Tapi tetap saja, pengalaman saya sangat khas Amerika, jadi izinkan saya membawanya pulang untuk Dewan Kota Sydney
Rasisme dan kemampuanisme masih merajalela di Australia dan masyarakat adat menghadapi rasisme yang dilembagakan dan bersifat medis yang menginformasikan kemampuan mereka untuk menerima perawatan.
Selama beberapa tahun terakhir, Australia telah dikecam di media karena meningkatnya gelombang nasionalisme kulit putih, Islamofobia, dan rasisme - dan menganggap bahwa kefanatikan itu tidak menginformasikan bagaimana penyedia layanan dan dokter memberikan perawatan akan sangat salah.
Rata-rata penduduk asli di Australia meninggal 10 hingga 17 tahun lebih awal daripada orang non-pribumi dan memiliki tingkat penyakit, kecacatan, dan penyakit yang dapat dicegah yang lebih tinggi.
Dan, jika kita jujur pada diri kita sendiri, ini adalah konstanta global: semakin gelap Anda, semakin besar kemungkinan Anda menjadi cacat. Masyarakat adat juga menghadapi dokter yang tidak mempercayai mereka dan sering mengesampingkan kekhawatiran pasien sampai mereka mendapatkan diagnosis yang mengerikan.

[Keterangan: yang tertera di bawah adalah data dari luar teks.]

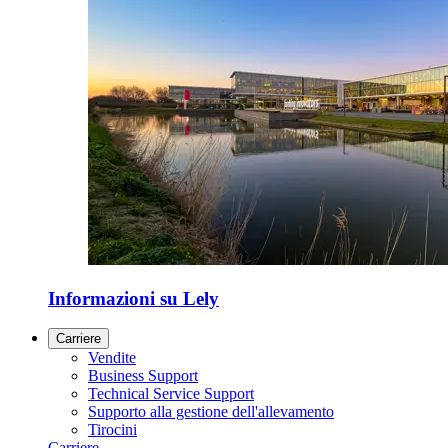
Informazioni su Lely
Carriere
Vendite
Business Support
Technical Service Support
Supporto alla gestione dell'allevamento
Tirocini
Carriere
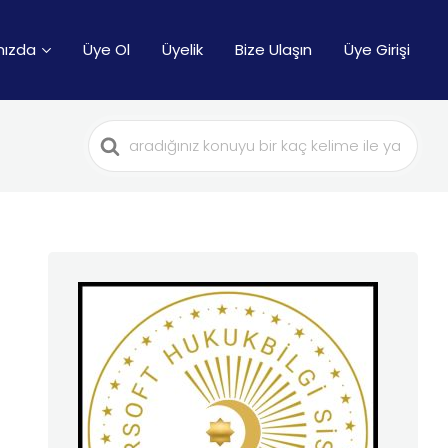
mızda
Üye Ol
Üyelik
Bize Ulaşın
Üye Girişi
Search
For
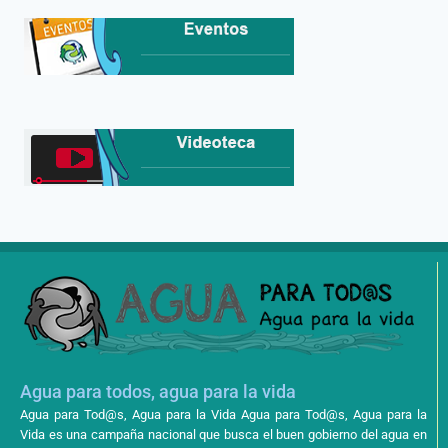
Agua para todos, agua para la vida
Agua para Tod@s, Agua para la Vida Agua para Tod@s, Agua para la
Vida es una campaña nacional que busca el buen gobierno del agua en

Sebuah studi tentang efek diskriminasi pada anak-anak adat menemukan bahwa 45 persen keluarga mengalami diskriminasi rasial, yang berkontribusi pada buruknya status kesehatan mental anak-anak di rumah tersebut. Tingkat bunuh diri di antara orang-orang Aborigin lebih umum daripada orang-orang non-pribumi dan tampaknya tidak menurun.
Ada masalah yang lebih mendesak untuk diatasi tentang ras dan kemampuan daripada mengacaukan cercaan dengan identitas
Ada banyak pendukung disabilitas di dunia berbahasa Inggris, baik di Australia dan sekitarnya, yang merevolusi cara kita memandang disabilitas dan dengan bangga menyebut diri mereka penyandang disabilitas.
Mencoba menghilangkan kata dari kosa kata kita dan menyebutnya advokasi seperti mengecat satu dinding di salah satu ruangan rumah dan menyebutnya sebagai perubahan total rumah. Jika Walikota Clover Moore secara serius mempertimbangkan kata 'cacat' untuk dibuang demi 'Pencari Inklusi Akses' (yang juga bermasalah karena "pencari" adalah penghinaan terhadap orang-orang dengan kecanduan), maka dewan juga harus mendiversifikasi suara yang mereka dengarkan.
Lebih penting lagi, mereka harus membiarkan orang-orang cacat - khususnya mereka yang berkulit hitam - berbicara sendiri.
Lulusan Eastern University dengan gelar di bidang Penulisan Kreatif dan minor dalam bahasa Prancis dari Sorbonne, Imani Barbarin menulis dari sudut pandang seorang wanita kulit hitam dengan cerebral palsy. Dia mengkhususkan diri dalam blog, fiksi ilmiah, dan memoar.